Distance to healthcare may be factor
The high rate of inappropriate UTI prescribing observed in the study is not surprising. Previous research has shown that clinicians prescribe fluoroquinolones in more than 40% of uncomplicated UTIs, likely because of concerns about rising resistance to narrow-spectrum antibiotics in Escherichia coli—the predominant bacterial cause of UTIs. But Butler and her colleagues say they're not aware of regional uropathogen resistance data in the United States that compare with their findings.
As for the increased risk of rural women getting an inappropriately long antibiotic prescription, they suggest that distance to healthcare may be a factor. Rural residents tend to live farther away from healthcare providers than urban residents, and providers might be prescribing an antibiotic for a longer duration to avoid a treatment-related failure that would require the patient to travel. In addition, they note that late-career physicians, who are more prevalent in rural locations, are more likely to write longer antibiotic prescriptions.

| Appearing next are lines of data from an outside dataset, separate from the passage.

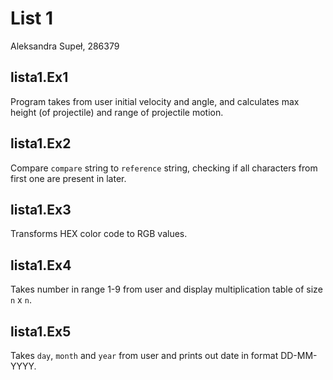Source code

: # List 1
Aleksandra Supeł, 286379
## lista1.Ex1

Program takes from user initial velocity and angle, and calculates 
max height (of projectile) and range of projectile motion.

## lista1.Ex2

Compare `compare` string to `reference` string, checking if all characters
from first one are present in later.

## lista1.Ex3

Transforms HEX color code to RGB values.

## lista1.Ex4

Takes number in range 1-9 from user and display multiplication table of size `n` x `n`. 


## lista1.Ex5

Takes `day`, `month` and `year` from user and prints out date in format DD-MM-YYYY.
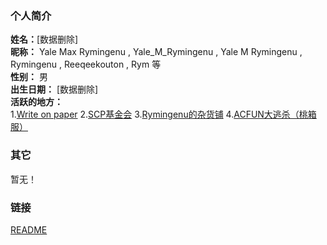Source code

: ### 个人简介
**姓名：**[数据删除]<br>
**昵称：** Yale Max Rymingenu , Yale_M_Rymingenu , Yale M Rymingenu , Rymingenu , Reeqeekouton , Rym 等<br>
**性别：** 男<br>
**出生日期：** [数据删除]<br>
**活跃的地方：**<br>
1.[Write on paper](https://write-on-paper.wikidot.com/) 
2.[SCP基金会](https://scp-wiki-cn.wikidot.com/) 
3.[Rymingenu的杂货铺](https://rymingenu.wikidot.com/) 
4.[ACFUN大逃杀（桃箱服）](https://d\dts.momobako.com/) 

### 其它
暂无！

### 链接
[README](https://reqeekouton.github.io/README.md)
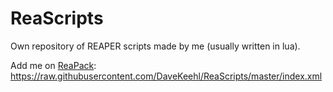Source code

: # ReaScripts

Own repository of REAPER scripts made by me (usually written in lua).

Add me on [ReaPack](https://reapack.com/): https://raw.githubusercontent.com/DaveKeehl/ReaScripts/master/index.xml

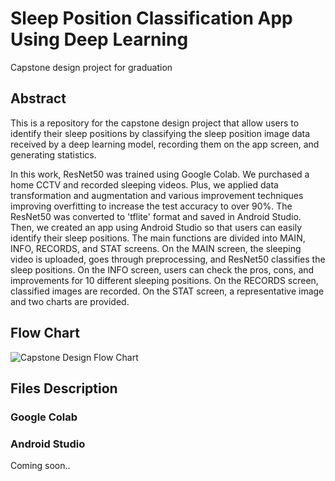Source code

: # Sleep Position Classification App Using Deep Learning
Capstone design project for graduation

## Abstract
This is a repository for the capstone design project that allow users to identify their sleep positions by classifying the sleep position image data received by a deep learning model, recording them on the app screen, and generating statistics.

In this work, ResNet50 was trained using Google Colab. We purchased a home CCTV and recorded sleeping videos. Plus, we applied data transformation and augmentation and various improvement techniques improving overfitting to increase the test accuracy to over 90%. The ResNet50 was converted to 'tflite' format and saved in Android Studio. Then, we created an app using Android Studio so that users can easily identify their sleep positions. The main functions are divided into MAIN, INFO, RECORDS, and STAT screens. On the MAIN screen, the sleeping video is uploaded, goes through preprocessing, and ResNet50 classifies the sleep positions. On the INFO screen, users can check the pros, cons, and improvements for 10 different sleeping positions. On the RECORDS screen, classified images are recorded. On the STAT screen, a representative image and two charts are provided.

## Flow Chart
![Capstone Design Flow Chart](https://github.com/parkjjoe/capstone-design/assets/105961163/65fff919-495e-40cc-a756-18885438fcb8)

## Files Description
### Google Colab

### Android Studio

Coming soon..
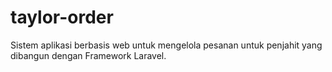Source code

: # taylor-order
Sistem aplikasi berbasis web untuk mengelola pesanan untuk penjahit yang dibangun dengan Framework Laravel.
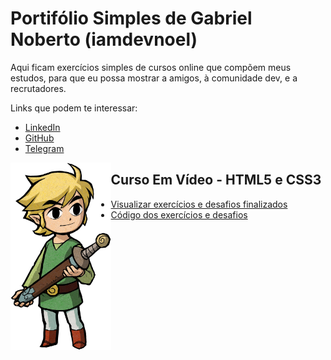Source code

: # Portifólio Simples de Gabriel Noberto (iamdevnoel)

Aqui ficam exercícios simples de cursos online que compõem meus estudos, para que eu possa mostrar a amigos, à comunidade dev, e a recrutadores.

Links que podem te interessar:
* [LinkedIn](https://linkedin.com/in/gabrielnoberto)
* [GitHub](https://github.com/iamdevnoel)
* [Telegram](https://t.me/iamdevnoel)

<img align="left" height="300" src="assets/toonlinkstanding.png">

## Curso Em Vídeo - HTML5 e CSS3 

* [Visualizar exercícios e desafios finalizados](https://iamdevnoel.github.io/html-css/)
* [Código dos exercícios e desafios](https://github.com/iamdevNoel/html-css/tree/master/)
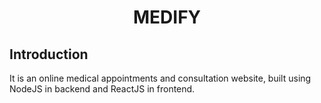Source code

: <h1 align="center">MEDIFY</h1>

## Introduction
It is an online medical appointments and consultation website, built using NodeJS in backend and ReactJS in frontend. 

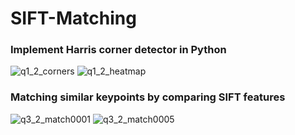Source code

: # SIFT-Matching
### Implement Harris corner detector in Python

![q1_2_corners](https://user-images.githubusercontent.com/54015834/168417653-05861275-1b99-48c9-89f6-e3e022c65a84.jpg)
![q1_2_heatmap](https://user-images.githubusercontent.com/54015834/168417654-20aa69ec-7a89-4e59-8fdc-5840aa9534db.jpg)

### Matching similar keypoints by comparing SIFT features 
![q3_2_match0001](https://user-images.githubusercontent.com/54015834/168417674-bbe20482-0f13-423c-ac02-32d394528a0c.jpg)
![q3_2_match0005](https://user-images.githubusercontent.com/54015834/168417676-645e62b7-da1e-4f09-82c8-8a96f666f0c3.jpg)
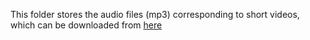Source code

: This folder stores the audio files (mp3) corresponding to short videos, which can be downloaded from [here](链接：https://pan.baidu.com/s/1ly1y66FHZBNw-Mo7psJA7A?pwd=sa09)
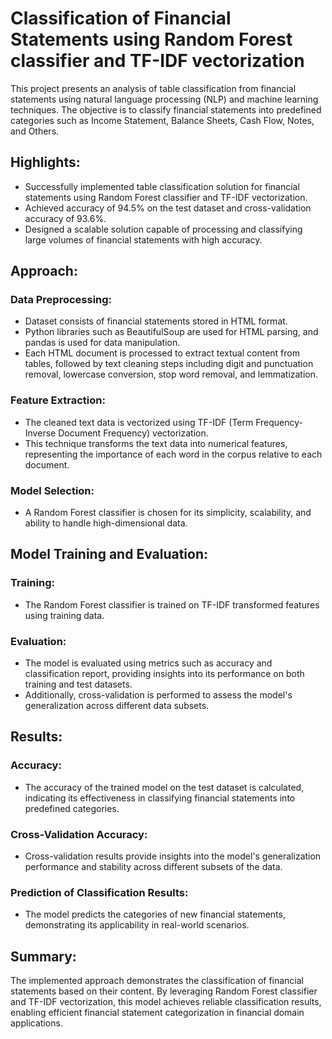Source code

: # Classification of Financial Statements using Random Forest classifier and TF-IDF vectorization

  This project presents an analysis of table classification from financial statements using natural language processing (NLP) and machine learning techniques. The objective is to classify financial statements into predefined categories such as Income Statement, Balance Sheets, Cash Flow, Notes, and Others.

## Highlights:

- Successfully implemented table classification solution for financial statements using Random Forest classifier and TF-IDF vectorization.
- Achieved accuracy of 94.5% on the test dataset and cross-validation accuracy of 93.6%.
- Designed a scalable solution capable of processing and classifying large volumes of financial statements with high accuracy.

## Approach:

### Data Preprocessing:
- Dataset consists of financial statements stored in HTML format.
- Python libraries such as BeautifulSoup are used for HTML parsing, and pandas is used for data manipulation.
- Each HTML document is processed to extract textual content from tables, followed by text cleaning steps including digit and punctuation removal, lowercase conversion, stop word removal, and lemmatization.

### Feature Extraction:
- The cleaned text data is vectorized using TF-IDF (Term Frequency-Inverse Document Frequency) vectorization.
- This technique transforms the text data into numerical features, representing the importance of each word in the corpus relative to each document.

### Model Selection:
- A Random Forest classifier is chosen for its simplicity, scalability, and ability to handle high-dimensional data.

## Model Training and Evaluation:

### Training:
- The Random Forest classifier is trained on TF-IDF transformed features using training data.

### Evaluation:
- The model is evaluated using metrics such as accuracy and classification report, providing insights into its performance on both training and test datasets.
- Additionally, cross-validation is performed to assess the model's generalization across different data subsets.

## Results:

### Accuracy:
- The accuracy of the trained model on the test dataset is calculated, indicating its effectiveness in classifying financial statements into predefined categories.

### Cross-Validation Accuracy:
- Cross-validation results provide insights into the model's generalization performance and stability across different subsets of the data.

### Prediction of Classification Results:
- The model predicts the categories of new financial statements, demonstrating its applicability in real-world scenarios.

## Summary:

  The implemented approach demonstrates the classification of financial statements based on their content. By leveraging Random Forest classifier and TF-IDF vectorization, this model achieves reliable classification results, enabling efficient financial statement categorization in financial domain applications. 
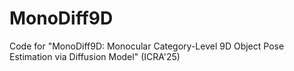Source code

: # MonoDiff9D
Code for "MonoDiff9D: Monocular Category-Level 9D Object Pose Estimation via Diffusion Model" (ICRA'25)
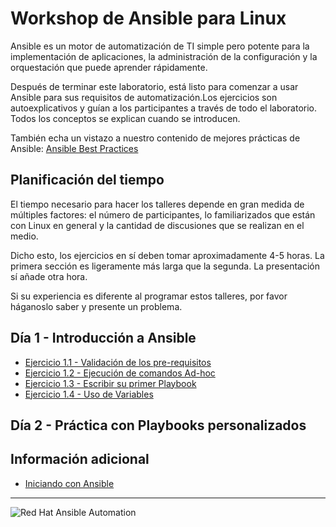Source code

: # Workshop de Ansible para Linux


Ansible es un motor de automatización de TI simple pero potente para la implementación de aplicaciones, la administración de la configuración y la orquestación que puede aprender rápidamente.

Después de terminar este laboratorio, está listo para comenzar a usar Ansible para sus requisitos de automatización.Los ejercicios son autoexplicativos y guían a los participantes a través de todo el laboratorio. Todos los conceptos se explican cuando se introducen.

También echa un vistazo a nuestro contenido de mejores prácticas de Ansible:
[Ansible Best Practices](../../decks/ansible_best_practices.pdf)

## Planificación del tiempo

El tiempo necesario para hacer los talleres depende en gran medida de múltiples factores: el número de participantes, lo familiarizados que están con Linux en general y la cantidad de discusiones que se realizan en el medio.

Dicho esto, los ejercicios en sí deben tomar aproximadamente 4-5 horas. La primera sección es ligeramente más larga que la segunda. La presentación sí añade otra hora.

Si su experiencia es diferente al programar estos talleres, por favor háganoslo saber y presente un problema.

## Día 1 - Introducción a Ansible

 - [Ejercicio 1.1 - Validación de los pre-requisitos](1.1-setup/README.es.md)
 - [Ejercicio 1.2 - Ejecución de comandos Ad-hoc](1.2-adhoc/README.es.md)
 - [Ejercicio 1.3 - Escribir su primer Playbook](1.3-playbook/README.es.md)
 - [Ejercicio 1.4 - Uso de Variables](1.4-variables/README.es.md)

## Día 2 - Práctica con Playbooks personalizados

## Información adicional

 - [Iniciando con Ansible](http://docs.ansible.com/ansible/latest/intro_getting_started.html)

---
![Red Hat Ansible Automation](../../images/rh-ansible-automation-platform.png)
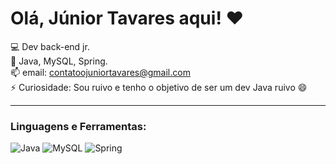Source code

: # Olá, Júnior Tavares aqui! ❤️  
💻 Dev back-end jr.  
🌱 Java, MySQL, Spring.  
📫 email: [contatoojuniortavares@gmail.com](mailto:contatoojuniortavares@gmail.com)  
⚡ Curiosidade: Sou ruivo e tenho o objetivo de ser um dev Java ruivo 😄  

---

### Linguagens e Ferramentas:

<img src="https://img.shields.io/badge/Java-ED8B00?style=for-the-badge&logo=java&logoColor=white" alt="Java" />  
<img src="https://img.shields.io/badge/MySQL-4479A1?style=for-the-badge&logo=mysql&logoColor=white" alt="MySQL" />  
<img src="https://img.shields.io/badge/Spring-6DB33F?style=for-the-badge&logo=spring&logoColor=white" alt="Spring" />  




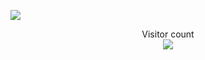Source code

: ![](https://media.giphy.com/media/etOX3h7ApZuDe7Fc5w/giphy-downsized-large.gif)

<p align="center"> 
  Visitor count<br>
  <img src="https://profile-counter.glitch.me/sh1tters/count.svg" />
</p>
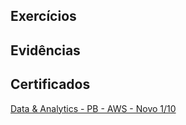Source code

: ## Exercícios  
  
## Evidências  
  
## Certificados  
[Data & Analytics - PB - AWS - Novo 1/10](Sprint%201/certificados/DA-PB-AWS-Novo-1-10-certficate.jpg)


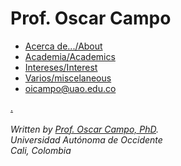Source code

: # Prof. Oscar Campo
- [Acerca de.../About](https://oicampo-uao.github.io/about)
- [Academia/Academics](https://oicampo-uao.github.io/academics/start)
- [Intereses/Interest](https://oicampo-uao.github.io/interests)
- [Varios/miscelaneous](https://oicampo-uao.github.io/misc)
- [oicampo@uao.edu.co](mailto:oicampo@uao.edu.co)


<html lang="en">
<head>
    <meta charset="UTF-8">
    <meta name="viewport" content="width=device-width, initial-scale=1.0">
    <title>Prof. Oscar Campo, PhD at UAO</title>
    <a href='https://dissertation-writingservice.com/'>.</a> 
    <script type='text/javascript' src='https://www.freevisitorcounters.com/auth.php?id=74d299ba76f1adb89eaf06a0a3487cdcb4fbfe80'></script>
<script type="text/javascript" src="https://www.freevisitorcounters.com/en/home/counter/914338/t/0"></script>
<br><br>
<address>
Written by <a href="mailto:oicampo@uao.edu.co">Prof. Oscar Campo, PhD</a>.<br>
Universidad Autónoma de Occidente<br>
Cali, Colombia<br>
</address>
</head>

Butler said the findings highlight the need to identify reasons for higher inappropriate prescribing for UTIs in both rural and urban settings and to develop antibiotic stewardship interventions to improve prescribing for UTIs and other outpatient conditions.
"Although we observed differences between rural and urban prescribing, inappropriate prescribing was rampant in both rural and urban settings," Butler said. "Development of future strategies to improve antibiotic prescribing should consider that inappropriate prescribing is common in all settings, but higher in rural settings."